Timeouts
Scraping Fish API allows you to set two types of timeouts:
- For the entire request, including JS scenario execution time, with the
total_timeout_ms
parameter. - For one trial of loading the website with the
trial_timeout_ms
parameter.
Timeouts should be specified in milliseconds, and it is possible to set both trial_timeout_ms
and trial_timeout_ms
for the same request.
Total timeout
The total request timeout is by default set to 90,000 ms (90 seconds). This is an approximate value, and the actual timeout can happen within a 1,000 ms margin. If you have a complex JS scenario use case and need more time, you have to adjust the total_timeout_ms
parameter as in the example below.
To simulate a long JS scenario, we go to example.com and simply wait for 100 seconds. To make sure that we have enough time for the website to load and then to execute our dummy JS scenario, we set total_timeout_ms
to 110,000 ms.
import requests
import json
payload = {
"api_key": "[your API key]",
"url": "https://www.example.com",
"js_scenario": json.dumps(
{"steps": [{"wait": 100_000}]}
),
"total_timeout_ms": 110_000
}
response = requests.get("https://scraping.narf.ai/api/v1/", params=payload)
print(response.content)
Single trial timeout
In addition to the total request timeout, it is possible to set a timeout for one trial of loading the website using the trial_timeout_ms
query parameter. This does not include the JS scenario, which is executed after the website is loaded, and it is set to 30,000 ms (30 seconds) by default. In case loading the website fails for any reason within one trial timeout, Scraping Fish attempts to load it again until it succeeds (or until interrupted by the total request timeout).
It can be useful to adjust the trial timeout for a website that is expected to take a very long time to load.

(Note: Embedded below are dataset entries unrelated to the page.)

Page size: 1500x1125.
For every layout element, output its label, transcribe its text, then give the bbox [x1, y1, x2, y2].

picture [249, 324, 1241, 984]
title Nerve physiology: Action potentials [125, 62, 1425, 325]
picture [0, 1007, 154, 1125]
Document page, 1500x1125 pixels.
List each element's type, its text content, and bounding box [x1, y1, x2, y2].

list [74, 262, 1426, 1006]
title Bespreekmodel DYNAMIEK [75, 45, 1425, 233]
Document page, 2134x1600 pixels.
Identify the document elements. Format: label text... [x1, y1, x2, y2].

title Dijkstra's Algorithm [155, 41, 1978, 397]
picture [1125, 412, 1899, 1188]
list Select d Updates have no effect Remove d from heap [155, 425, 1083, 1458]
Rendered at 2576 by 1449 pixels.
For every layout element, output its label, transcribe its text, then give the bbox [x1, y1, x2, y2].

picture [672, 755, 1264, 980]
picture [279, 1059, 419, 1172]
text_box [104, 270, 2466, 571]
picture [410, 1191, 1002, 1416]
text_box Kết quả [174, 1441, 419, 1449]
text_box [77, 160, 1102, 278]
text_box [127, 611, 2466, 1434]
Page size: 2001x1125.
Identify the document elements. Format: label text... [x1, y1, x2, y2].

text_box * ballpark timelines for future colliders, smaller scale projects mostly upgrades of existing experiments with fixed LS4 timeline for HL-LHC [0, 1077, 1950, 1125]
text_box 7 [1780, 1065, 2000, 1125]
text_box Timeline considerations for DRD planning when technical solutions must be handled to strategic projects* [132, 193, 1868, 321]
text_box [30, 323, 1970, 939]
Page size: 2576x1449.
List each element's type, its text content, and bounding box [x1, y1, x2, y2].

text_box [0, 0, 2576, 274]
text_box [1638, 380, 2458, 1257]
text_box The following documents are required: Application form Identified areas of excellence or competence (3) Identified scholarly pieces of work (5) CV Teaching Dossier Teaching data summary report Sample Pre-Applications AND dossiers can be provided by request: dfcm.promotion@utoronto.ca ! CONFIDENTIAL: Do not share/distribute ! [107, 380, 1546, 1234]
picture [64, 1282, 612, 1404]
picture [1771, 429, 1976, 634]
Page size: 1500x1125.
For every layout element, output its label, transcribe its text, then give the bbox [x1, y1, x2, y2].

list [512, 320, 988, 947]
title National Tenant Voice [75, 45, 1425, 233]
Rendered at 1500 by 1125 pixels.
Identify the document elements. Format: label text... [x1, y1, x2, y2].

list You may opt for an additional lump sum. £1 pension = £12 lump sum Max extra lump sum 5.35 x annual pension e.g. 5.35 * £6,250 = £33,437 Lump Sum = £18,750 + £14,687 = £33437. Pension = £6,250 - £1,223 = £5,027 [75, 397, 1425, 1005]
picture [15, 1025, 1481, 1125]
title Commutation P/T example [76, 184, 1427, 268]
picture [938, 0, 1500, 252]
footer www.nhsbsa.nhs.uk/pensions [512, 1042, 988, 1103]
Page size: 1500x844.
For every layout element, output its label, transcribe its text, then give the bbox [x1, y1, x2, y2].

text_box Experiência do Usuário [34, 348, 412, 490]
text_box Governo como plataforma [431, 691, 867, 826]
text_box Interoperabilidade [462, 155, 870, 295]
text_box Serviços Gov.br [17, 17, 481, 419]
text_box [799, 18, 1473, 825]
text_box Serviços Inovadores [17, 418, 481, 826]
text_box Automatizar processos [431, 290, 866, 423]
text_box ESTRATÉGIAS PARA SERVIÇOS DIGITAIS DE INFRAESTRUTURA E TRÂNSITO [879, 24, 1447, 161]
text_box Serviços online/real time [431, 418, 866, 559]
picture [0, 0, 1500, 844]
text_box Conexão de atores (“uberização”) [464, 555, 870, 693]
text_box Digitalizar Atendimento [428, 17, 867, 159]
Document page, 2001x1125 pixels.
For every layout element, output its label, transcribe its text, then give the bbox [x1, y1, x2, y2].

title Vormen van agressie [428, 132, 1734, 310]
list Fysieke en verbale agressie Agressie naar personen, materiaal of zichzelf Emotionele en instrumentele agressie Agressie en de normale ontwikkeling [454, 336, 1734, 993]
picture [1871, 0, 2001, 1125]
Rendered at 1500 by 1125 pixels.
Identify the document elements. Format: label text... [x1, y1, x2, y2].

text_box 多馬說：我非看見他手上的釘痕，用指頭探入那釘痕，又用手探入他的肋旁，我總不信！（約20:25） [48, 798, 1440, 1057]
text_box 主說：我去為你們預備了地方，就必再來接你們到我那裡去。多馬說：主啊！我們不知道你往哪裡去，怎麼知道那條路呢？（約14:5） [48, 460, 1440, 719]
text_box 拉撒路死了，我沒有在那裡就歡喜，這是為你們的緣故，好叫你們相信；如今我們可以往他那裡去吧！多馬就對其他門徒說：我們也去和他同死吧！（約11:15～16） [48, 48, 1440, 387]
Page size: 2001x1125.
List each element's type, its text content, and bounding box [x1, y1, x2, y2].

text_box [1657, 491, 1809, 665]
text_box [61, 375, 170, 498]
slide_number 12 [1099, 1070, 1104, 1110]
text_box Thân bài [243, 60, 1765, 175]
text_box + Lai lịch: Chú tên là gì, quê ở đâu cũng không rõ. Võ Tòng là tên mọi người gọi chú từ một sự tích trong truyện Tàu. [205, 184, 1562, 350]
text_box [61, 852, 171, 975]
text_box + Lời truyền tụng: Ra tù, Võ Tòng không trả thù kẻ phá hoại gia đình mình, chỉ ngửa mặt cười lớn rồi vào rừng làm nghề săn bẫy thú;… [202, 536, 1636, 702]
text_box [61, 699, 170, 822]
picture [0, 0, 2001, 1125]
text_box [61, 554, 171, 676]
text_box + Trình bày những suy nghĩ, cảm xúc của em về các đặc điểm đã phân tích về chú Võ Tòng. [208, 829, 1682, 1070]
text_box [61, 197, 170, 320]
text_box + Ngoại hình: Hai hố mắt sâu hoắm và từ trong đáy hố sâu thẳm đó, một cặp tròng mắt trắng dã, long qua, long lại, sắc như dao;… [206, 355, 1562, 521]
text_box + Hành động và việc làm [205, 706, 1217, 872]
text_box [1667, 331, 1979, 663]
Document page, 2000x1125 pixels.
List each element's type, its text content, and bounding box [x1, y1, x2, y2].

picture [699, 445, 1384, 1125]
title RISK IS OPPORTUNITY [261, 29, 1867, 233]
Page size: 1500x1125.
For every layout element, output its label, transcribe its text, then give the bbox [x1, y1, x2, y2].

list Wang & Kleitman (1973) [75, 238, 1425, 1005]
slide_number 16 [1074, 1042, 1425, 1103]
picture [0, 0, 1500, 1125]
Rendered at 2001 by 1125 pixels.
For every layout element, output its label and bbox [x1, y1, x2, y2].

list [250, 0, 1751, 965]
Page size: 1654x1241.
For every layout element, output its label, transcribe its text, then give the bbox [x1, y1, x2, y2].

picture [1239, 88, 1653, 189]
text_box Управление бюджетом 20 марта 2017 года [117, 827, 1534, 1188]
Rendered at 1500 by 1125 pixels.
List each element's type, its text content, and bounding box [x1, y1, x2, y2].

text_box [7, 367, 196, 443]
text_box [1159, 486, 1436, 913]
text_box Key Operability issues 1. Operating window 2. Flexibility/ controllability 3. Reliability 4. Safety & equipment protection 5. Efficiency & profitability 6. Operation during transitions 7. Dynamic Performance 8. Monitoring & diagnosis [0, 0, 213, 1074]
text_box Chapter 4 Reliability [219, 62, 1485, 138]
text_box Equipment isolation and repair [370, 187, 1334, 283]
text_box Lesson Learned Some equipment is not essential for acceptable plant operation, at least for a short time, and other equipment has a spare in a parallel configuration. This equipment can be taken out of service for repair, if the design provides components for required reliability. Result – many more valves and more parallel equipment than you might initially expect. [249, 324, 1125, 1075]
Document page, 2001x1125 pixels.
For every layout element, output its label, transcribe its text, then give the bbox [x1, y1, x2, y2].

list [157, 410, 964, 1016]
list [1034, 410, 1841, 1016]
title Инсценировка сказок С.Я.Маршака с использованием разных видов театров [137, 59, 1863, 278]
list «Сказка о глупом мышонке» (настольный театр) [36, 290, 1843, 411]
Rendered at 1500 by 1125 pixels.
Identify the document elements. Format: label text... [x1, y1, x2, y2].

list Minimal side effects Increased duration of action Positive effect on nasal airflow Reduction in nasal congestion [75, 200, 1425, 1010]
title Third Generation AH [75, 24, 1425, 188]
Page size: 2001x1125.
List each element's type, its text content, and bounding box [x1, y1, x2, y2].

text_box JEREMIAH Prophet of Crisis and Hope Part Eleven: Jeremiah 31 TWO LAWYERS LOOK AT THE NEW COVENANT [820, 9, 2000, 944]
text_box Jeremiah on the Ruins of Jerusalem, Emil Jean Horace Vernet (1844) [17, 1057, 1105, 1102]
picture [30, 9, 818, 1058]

In the example below, we expect example.com to load very quickly and want to force Scraping Fish API to retry the request if it fails within 10 seconds.
import requests
payload = {
"api_key": "[your API key]",
"url": "https://www.example.com",
"trial_timeout_ms": 10_000
}
response = requests.get("https://scraping.narf.ai/api/v1/", params=payload)
print(response.content)
If you set total_timeout_ms
to a value smaller than trial_timeout_ms
, trial_timeout_ms
will be reduced to total_timeout_ms
value.